The Boondock Saints, released in 1999, has a typical cult film success story. Originally shown in only five cinemas, the film grossed a mere $30,000 on release, but has since earned over $50,000,000 in first video and now DVD sales. Watching the film, it is easy to see why critics were harsh (the cringe-worthy Irish-American accents which stars Sean Patrick Flannery and Norman Reedus struggle with are impossible to ignore), but also why the film has become irresistible to the film’s cult fan base.
Opening on St. Patrick’s Day, a day which annually sees a revival of Boondock fan enthusiasm online, the film follows two Irish brothers in New York who, after an accidental run-in with members of the Russian mafia, have something of a spiritual awakening, realising that it is their God-given responsibility to purge the city of its criminals and crooks.

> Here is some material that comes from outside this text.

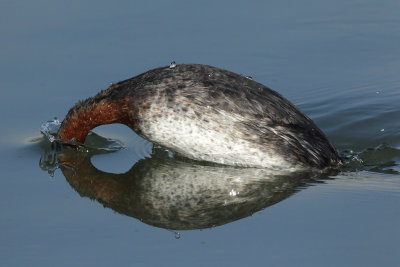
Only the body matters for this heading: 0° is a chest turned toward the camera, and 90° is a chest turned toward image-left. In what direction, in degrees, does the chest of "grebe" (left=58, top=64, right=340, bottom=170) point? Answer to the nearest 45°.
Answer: approximately 90°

Their success, which is due to a combination of skill and unrealistic good luck, sees them following many of the tropes used in more serious crime television shows and films. While they are comically self-conscious of the parody they are making of themselves, they are treated as a real threat by local gang leaders. For a lot of the film the brothers are excitable and react very much like you would expect the average person to if they were thrown into the midst of a crime drama, but they are also intelligent, devout, and not afraid to cry. These emotions are surprisingly gripping and make the brothers oddly endearing.
Adding to the seriousness of the film is the explicit, mind-numbing violence, the somewhat odd use of religious imagery and references, and the pretty heavy, but questionable, moralising throughout. The opening of the film warns us that the greatest evil is ‘the indifference of good men,’ a comment on the ignored violence the writer witnessed growing up. But the film is also full of confusing messages about gender, sexuality, and race, and it is impossible to decipher exactly what the film is saying about any of the issues – the only homosexual character uses more homophobic slurs than any of the others.
This character is the detective investigating the murders, played by Willem Dafoe. His character is a fan favourite because of his peculiar genius which appears while sweeping through the crime scenes as though they are his own personal theatre, while orchestral music plays in the background, and his eventual decision to kill alongside the brothers. His character is one of the odder parts of the film, which is saying something in a film full of random and often irrelevant ridiculousness, but it these oddities which fans seem to love, because they make the film unique and constantly deliver the comically unexpected.
The surprising cult of fans which has formed around The Boondock Saints has led to one sequel already, and there are talks of another. Perhaps the sequels will see the brothers becoming reformed citizens, perhaps they will replace the criminals they are murdering, or maybe, like their accents, they will remain something in between.